_Work item_
Count each line below that has the word "assignment" in it, and give only the total.

---

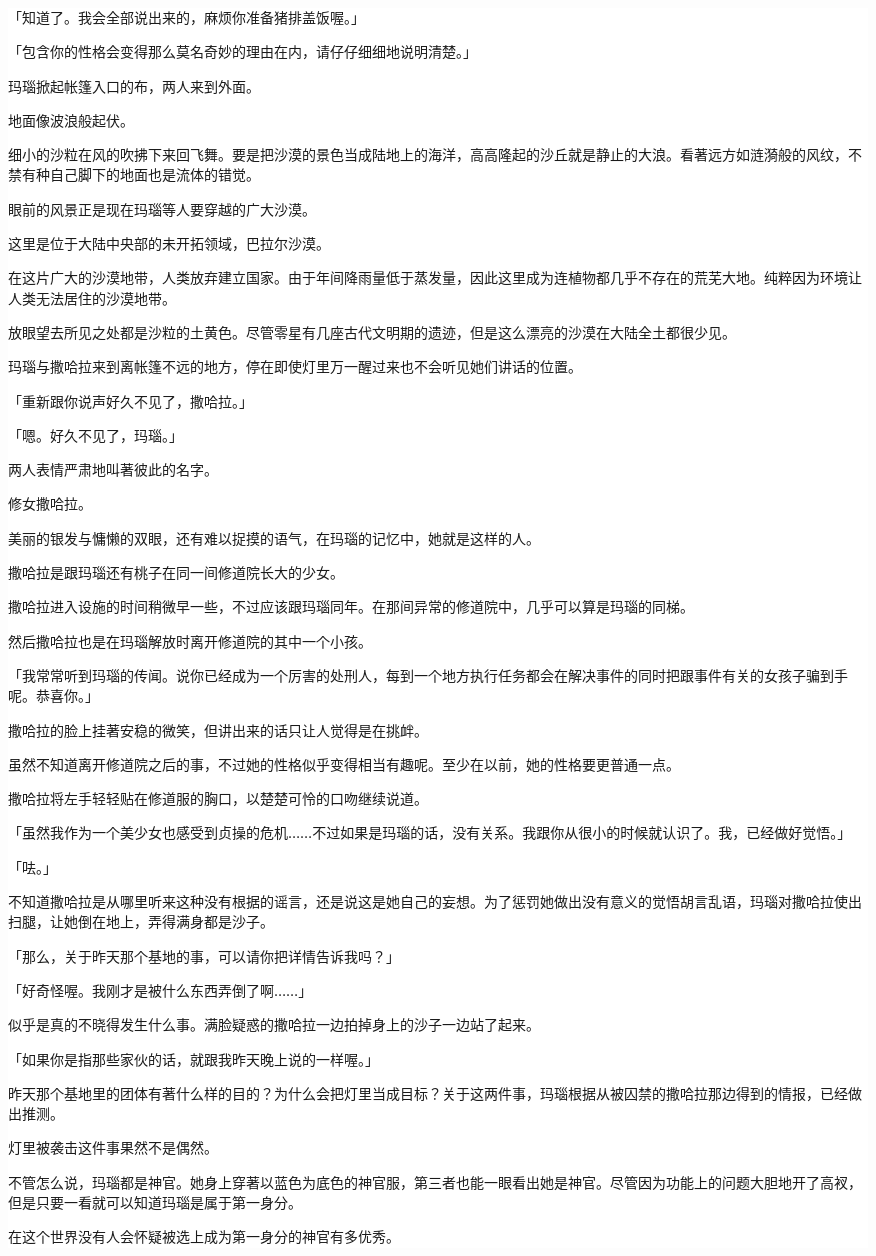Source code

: 「知道了。我会全部说出来的，麻烦你准备猪排盖饭喔。」

「包含你的性格会变得那么莫名奇妙的理由在内，请仔仔细细地说明清楚。」

玛瑙掀起帐篷入口的布，两人来到外面。

地面像波浪般起伏。

细小的沙粒在风的吹拂下来回飞舞。要是把沙漠的景色当成陆地上的海洋，高高隆起的沙丘就是静止的大浪。看著远方如涟漪般的风纹，不禁有种自己脚下的地面也是流体的错觉。

眼前的风景正是现在玛瑙等人要穿越的广大沙漠。

这里是位于大陆中央部的未开拓领域，巴拉尔沙漠。

在这片广大的沙漠地带，人类放弃建立国家。由于年间降雨量低于蒸发量，因此这里成为连植物都几乎不存在的荒芜大地。纯粹因为环境让人类无法居住的沙漠地带。

放眼望去所见之处都是沙粒的土黄色。尽管零星有几座古代文明期的遗迹，但是这么漂亮的沙漠在大陆全土都很少见。

玛瑙与撒哈拉来到离帐篷不远的地方，停在即使灯里万一醒过来也不会听见她们讲话的位置。

「重新跟你说声好久不见了，撒哈拉。」

「嗯。好久不见了，玛瑙。」

两人表情严肃地叫著彼此的名字。

修女撒哈拉。

美丽的银发与慵懒的双眼，还有难以捉摸的语气，在玛瑙的记忆中，她就是这样的人。

撒哈拉是跟玛瑙还有桃子在同一间修道院长大的少女。

撒哈拉进入设施的时间稍微早一些，不过应该跟玛瑙同年。在那间异常的修道院中，几乎可以算是玛瑙的同梯。

然后撒哈拉也是在玛瑙解放时离开修道院的其中一个小孩。

「我常常听到玛瑙的传闻。说你已经成为一个厉害的处刑人，每到一个地方执行任务都会在解决事件的同时把跟事件有关的女孩子骗到手呢。恭喜你。」

撒哈拉的脸上挂著安稳的微笑，但讲出来的话只让人觉得是在挑衅。

虽然不知道离开修道院之后的事，不过她的性格似乎变得相当有趣呢。至少在以前，她的性格要更普通一点。

撒哈拉将左手轻轻贴在修道服的胸口，以楚楚可怜的口吻继续说道。

「虽然我作为一个美少女也感受到贞操的危机……不过如果是玛瑙的话，没有关系。我跟你从很小的时候就认识了。我，已经做好觉悟。」

「呿。」

不知道撒哈拉是从哪里听来这种没有根据的谣言，还是说这是她自己的妄想。为了惩罚她做出没有意义的觉悟胡言乱语，玛瑙对撒哈拉使出扫腿，让她倒在地上，弄得满身都是沙子。

「那么，关于昨天那个基地的事，可以请你把详情告诉我吗？」

「好奇怪喔。我刚才是被什么东西弄倒了啊……」

似乎是真的不晓得发生什么事。满脸疑惑的撒哈拉一边拍掉身上的沙子一边站了起来。

「如果你是指那些家伙的话，就跟我昨天晚上说的一样喔。」

昨天那个基地里的团体有著什么样的目的？为什么会把灯里当成目标？关于这两件事，玛瑙根据从被囚禁的撒哈拉那边得到的情报，已经做出推测。

灯里被袭击这件事果然不是偶然。

不管怎么说，玛瑙都是神官。她身上穿著以蓝色为底色的神官服，第三者也能一眼看出她是神官。尽管因为功能上的问题大胆地开了高衩，但是只要一看就可以知道玛瑙是属于第一身分。

在这个世界没有人会怀疑被选上成为第一身分的神官有多优秀。
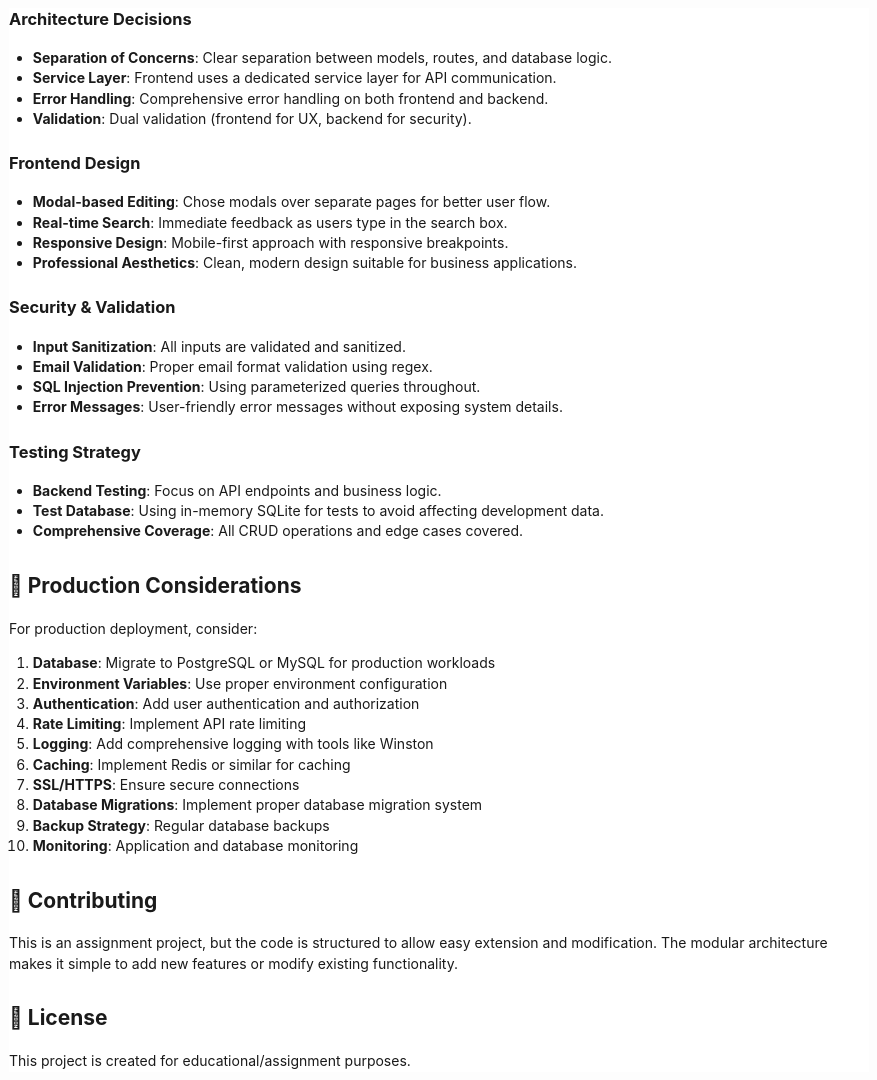 ### Architecture Decisions
- **Separation of Concerns**: Clear separation between models, routes, and database logic.
- **Service Layer**: Frontend uses a dedicated service layer for API communication.
- **Error Handling**: Comprehensive error handling on both frontend and backend.
- **Validation**: Dual validation (frontend for UX, backend for security).

### Frontend Design
- **Modal-based Editing**: Chose modals over separate pages for better user flow.
- **Real-time Search**: Immediate feedback as users type in the search box.
- **Responsive Design**: Mobile-first approach with responsive breakpoints.
- **Professional Aesthetics**: Clean, modern design suitable for business applications.

### Security & Validation
- **Input Sanitization**: All inputs are validated and sanitized.
- **Email Validation**: Proper email format validation using regex.
- **SQL Injection Prevention**: Using parameterized queries throughout.
- **Error Messages**: User-friendly error messages without exposing system details.

### Testing Strategy
- **Backend Testing**: Focus on API endpoints and business logic.
- **Test Database**: Using in-memory SQLite for tests to avoid affecting development data.
- **Comprehensive Coverage**: All CRUD operations and edge cases covered.

## 🚀 Production Considerations

For production deployment, consider:

1. **Database**: Migrate to PostgreSQL or MySQL for production workloads
2. **Environment Variables**: Use proper environment configuration
3. **Authentication**: Add user authentication and authorization
4. **Rate Limiting**: Implement API rate limiting
5. **Logging**: Add comprehensive logging with tools like Winston
6. **Caching**: Implement Redis or similar for caching
7. **SSL/HTTPS**: Ensure secure connections
8. **Database Migrations**: Implement proper database migration system
9. **Backup Strategy**: Regular database backups
10. **Monitoring**: Application and database monitoring

## 🤝 Contributing

This is an assignment project, but the code is structured to allow easy extension and modification. The modular architecture makes it simple to add new features or modify existing functionality.

## 📝 License

This project is created for educational/assignment purposes.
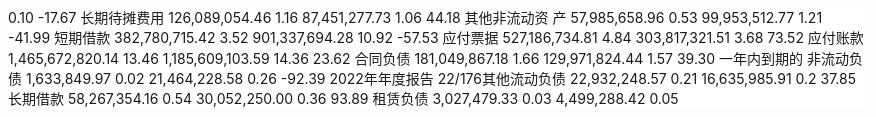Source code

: 0.10
-17.67
长期待摊费用
126,089,054.46
1.16
87,451,277.73
1.06
44.18
其他非流动资
产
57,985,658.96
0.53
99,953,512.77
1.21
-41.99
短期借款
382,780,715.42
3.52
901,337,694.28
10.92
-57.53
应付票据
527,186,734.81
4.84
303,817,321.51
3.68
73.52
应付账款
1,465,672,820.14
13.46
1,185,609,103.59
14.36
23.62
合同负债
181,049,867.18
1.66
129,971,824.44
1.57
39.30
一年内到期的
非流动负债
1,633,849.97
0.02
21,464,228.58
0.26
-92.39
2022年年度报告
22/176其他流动负债
22,932,248.57
0.21
16,635,985.91
0.2
37.85
长期借款
58,267,354.16
0.54
30,052,250.00
0.36
93.89
租赁负债
3,027,479.33
0.03
4,499,288.42
0.05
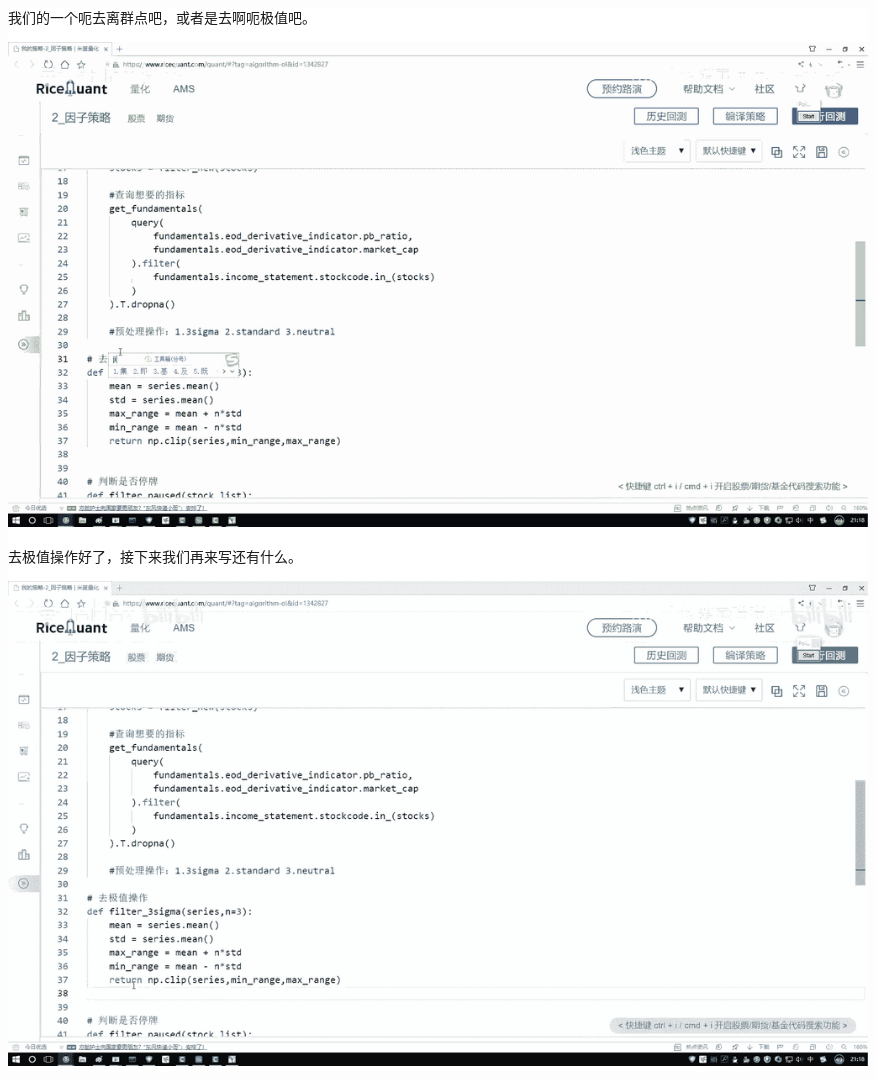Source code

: 我们的一个呃去离群点吧，或者是去啊呃极值吧。

![](img/2c053eee64d133a2509d966680a1f1ca_60.png)

去极值操作好了，接下来我们再来写还有什么。

![](img/2c053eee64d133a2509d966680a1f1ca_62.png)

---

_Expected answer_
2